[Start of section]

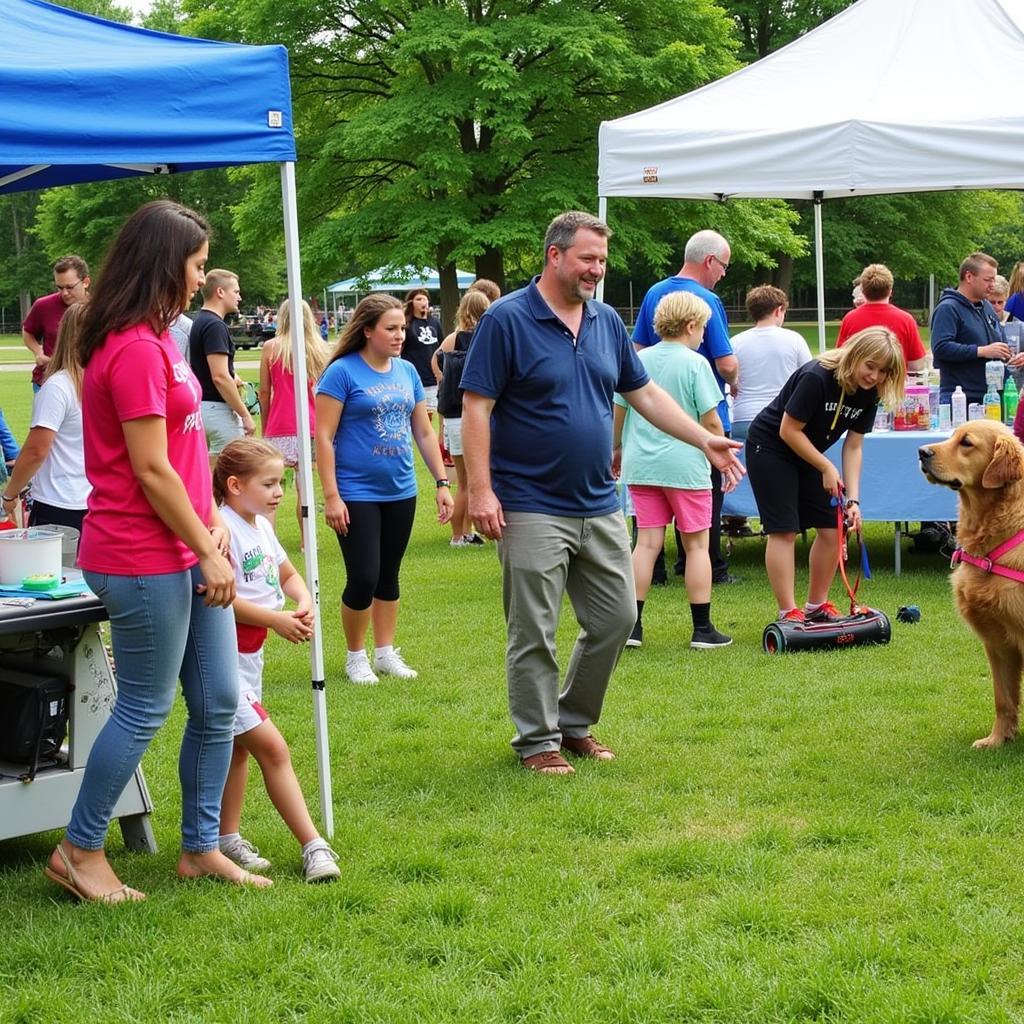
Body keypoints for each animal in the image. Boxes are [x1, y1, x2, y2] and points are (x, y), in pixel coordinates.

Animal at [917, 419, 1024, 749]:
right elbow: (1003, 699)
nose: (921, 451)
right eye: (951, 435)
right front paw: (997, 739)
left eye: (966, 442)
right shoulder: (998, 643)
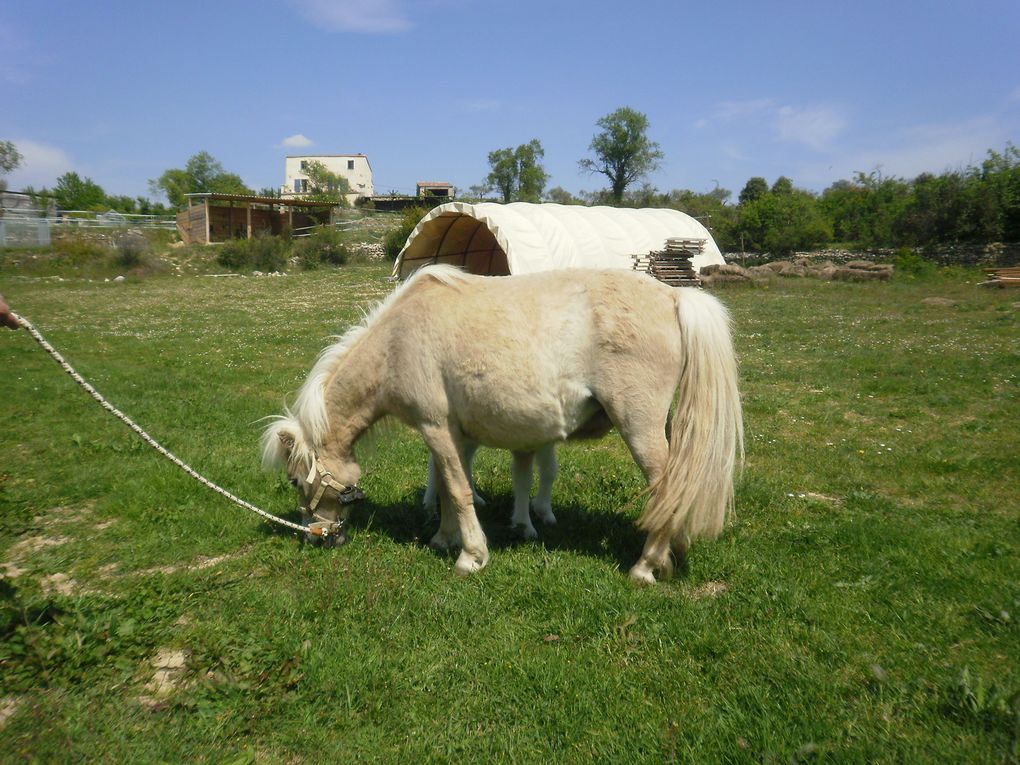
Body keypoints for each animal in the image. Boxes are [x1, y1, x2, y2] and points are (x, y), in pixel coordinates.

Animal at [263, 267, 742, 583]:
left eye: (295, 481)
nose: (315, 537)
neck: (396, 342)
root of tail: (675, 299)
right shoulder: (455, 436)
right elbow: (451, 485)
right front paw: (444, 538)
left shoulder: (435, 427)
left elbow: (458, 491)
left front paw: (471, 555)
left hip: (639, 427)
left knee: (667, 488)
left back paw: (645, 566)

[End of section]
[Start of section]

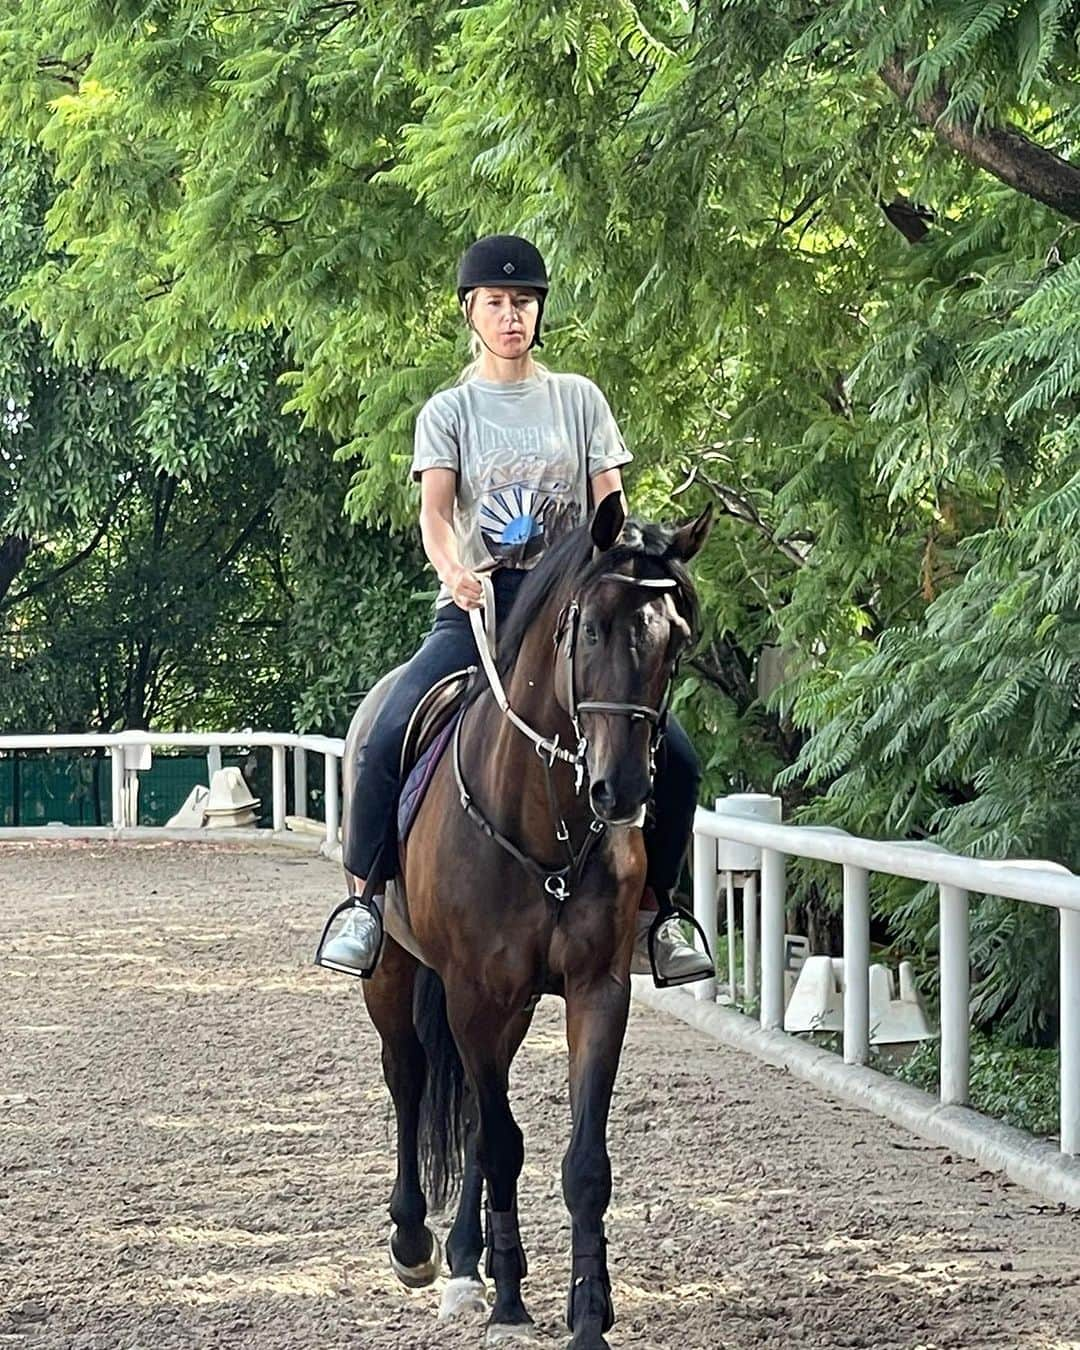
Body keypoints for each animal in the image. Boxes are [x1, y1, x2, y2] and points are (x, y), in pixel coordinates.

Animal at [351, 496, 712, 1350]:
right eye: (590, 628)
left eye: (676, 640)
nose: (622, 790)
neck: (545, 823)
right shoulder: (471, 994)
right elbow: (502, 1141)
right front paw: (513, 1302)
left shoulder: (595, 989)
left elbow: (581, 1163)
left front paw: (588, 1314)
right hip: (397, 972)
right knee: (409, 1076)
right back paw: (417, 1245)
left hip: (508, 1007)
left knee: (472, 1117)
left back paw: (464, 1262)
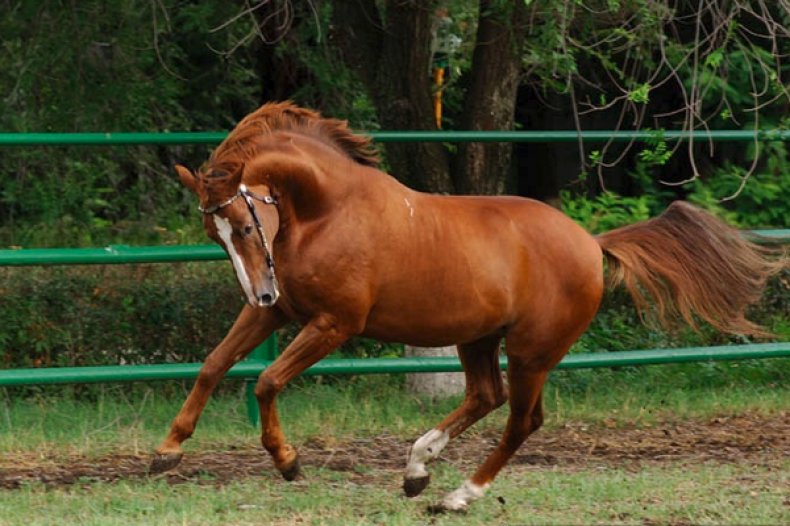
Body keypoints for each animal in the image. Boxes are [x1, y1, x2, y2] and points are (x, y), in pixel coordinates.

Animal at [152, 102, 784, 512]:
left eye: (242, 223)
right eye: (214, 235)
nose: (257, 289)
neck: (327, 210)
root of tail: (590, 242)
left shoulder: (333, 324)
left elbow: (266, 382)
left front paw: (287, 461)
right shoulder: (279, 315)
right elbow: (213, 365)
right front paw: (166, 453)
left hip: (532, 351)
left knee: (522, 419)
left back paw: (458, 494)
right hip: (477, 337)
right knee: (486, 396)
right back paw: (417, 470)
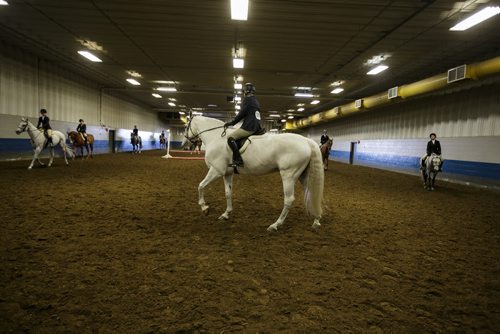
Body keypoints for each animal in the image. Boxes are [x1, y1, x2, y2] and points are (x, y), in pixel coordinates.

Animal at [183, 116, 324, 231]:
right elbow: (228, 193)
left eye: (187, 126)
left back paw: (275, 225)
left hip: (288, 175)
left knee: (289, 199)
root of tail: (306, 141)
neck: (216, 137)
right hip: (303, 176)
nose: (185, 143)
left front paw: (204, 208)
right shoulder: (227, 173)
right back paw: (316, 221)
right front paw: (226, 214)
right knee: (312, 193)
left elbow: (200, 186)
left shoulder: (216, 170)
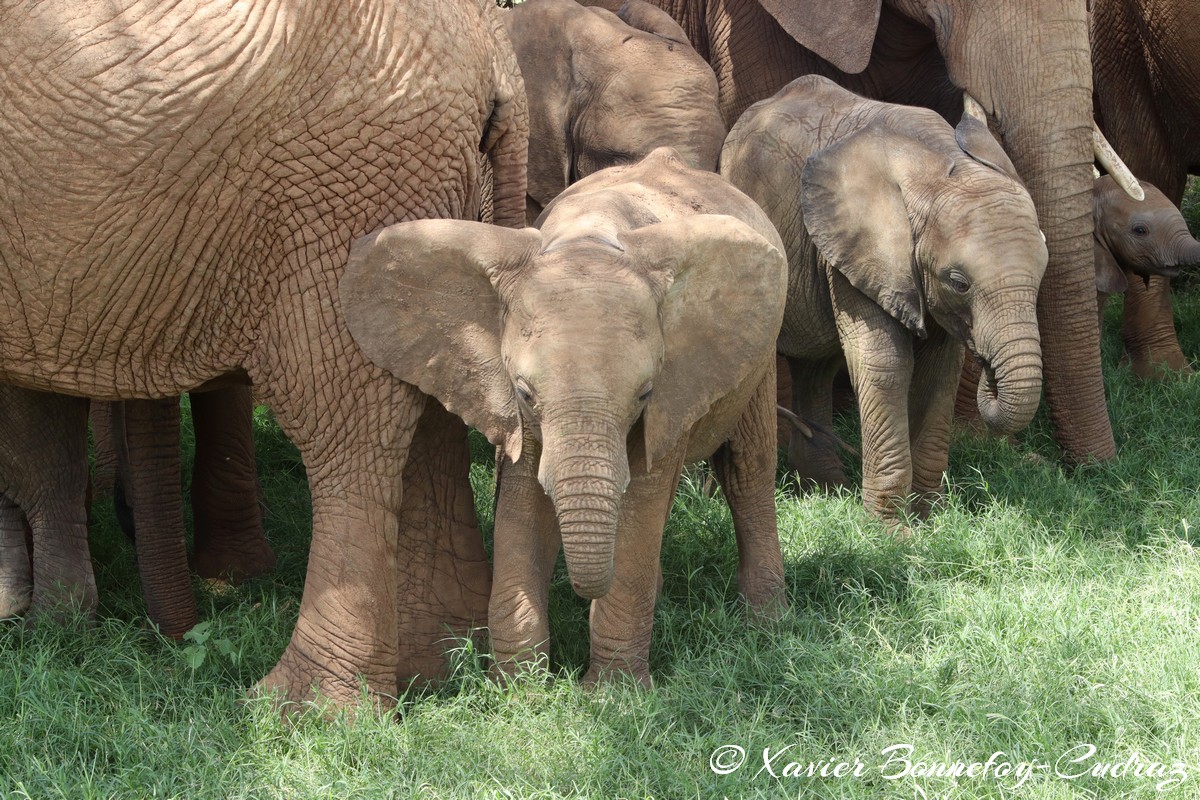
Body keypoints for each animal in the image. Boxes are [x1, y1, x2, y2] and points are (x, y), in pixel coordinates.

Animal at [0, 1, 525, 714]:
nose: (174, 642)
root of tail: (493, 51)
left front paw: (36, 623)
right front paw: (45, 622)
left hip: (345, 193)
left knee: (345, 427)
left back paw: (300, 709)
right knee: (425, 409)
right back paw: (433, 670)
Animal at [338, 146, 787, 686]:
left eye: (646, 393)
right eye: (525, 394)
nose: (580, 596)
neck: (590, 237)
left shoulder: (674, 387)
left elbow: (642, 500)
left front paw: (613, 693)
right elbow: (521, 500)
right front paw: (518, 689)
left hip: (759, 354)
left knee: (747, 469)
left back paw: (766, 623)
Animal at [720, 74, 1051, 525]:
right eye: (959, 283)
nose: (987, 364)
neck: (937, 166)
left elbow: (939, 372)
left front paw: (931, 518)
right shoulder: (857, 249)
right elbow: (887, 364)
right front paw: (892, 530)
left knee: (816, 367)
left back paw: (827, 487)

[End of section]
[Start of section]

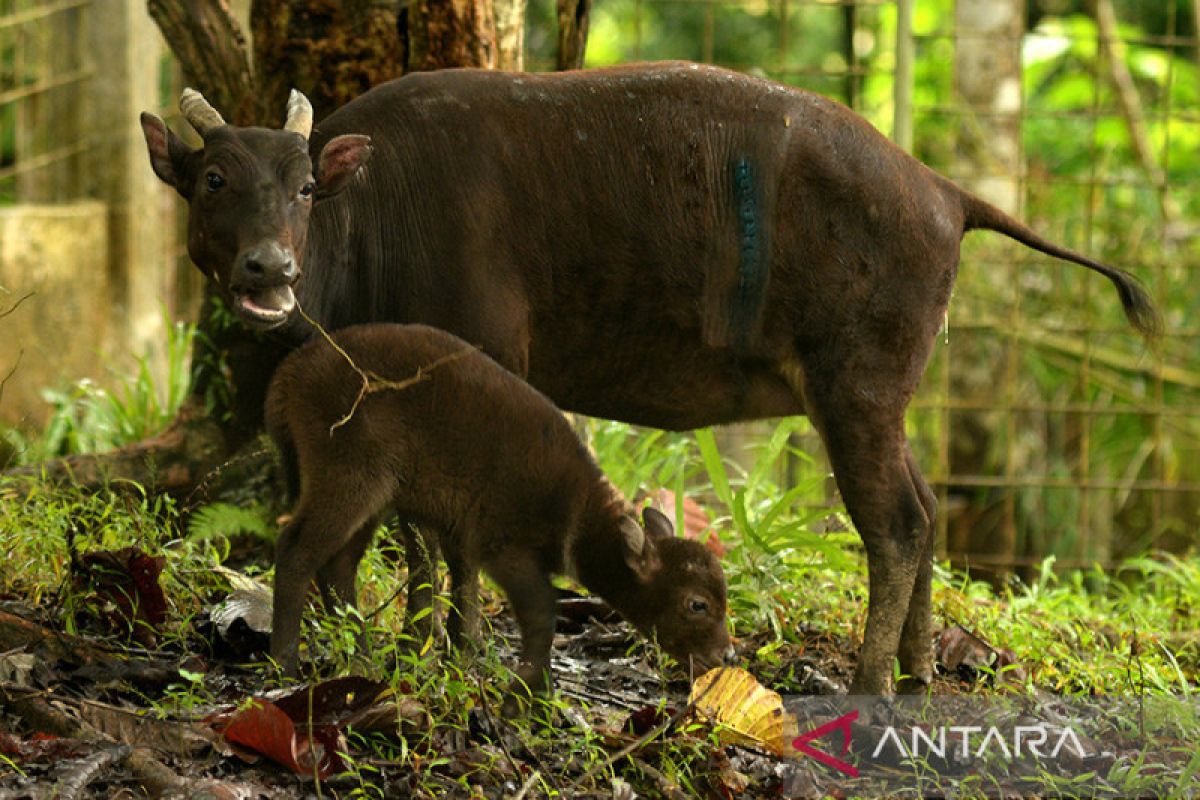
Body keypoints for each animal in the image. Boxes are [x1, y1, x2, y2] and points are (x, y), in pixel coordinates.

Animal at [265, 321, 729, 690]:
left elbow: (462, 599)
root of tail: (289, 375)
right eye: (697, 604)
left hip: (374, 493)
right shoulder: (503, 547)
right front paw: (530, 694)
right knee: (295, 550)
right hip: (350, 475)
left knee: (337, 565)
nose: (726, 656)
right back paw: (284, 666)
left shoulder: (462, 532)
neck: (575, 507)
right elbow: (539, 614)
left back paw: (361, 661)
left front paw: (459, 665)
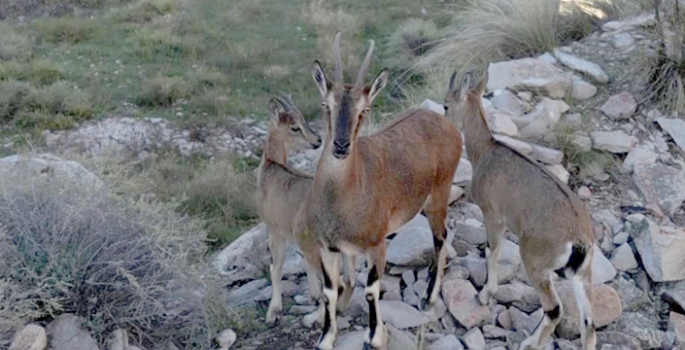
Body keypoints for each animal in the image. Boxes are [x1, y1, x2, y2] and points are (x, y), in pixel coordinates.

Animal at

[End of section]

What is expected
The lines to return are those holding the string "nose" anywhere in the listing above.

Result below
nose: (921, 451)
nose: (315, 537)
nose: (622, 790)
nose: (257, 289)
nose: (185, 143)
nose: (174, 642)
nose: (580, 596)
nose: (987, 364)
nose: (726, 656)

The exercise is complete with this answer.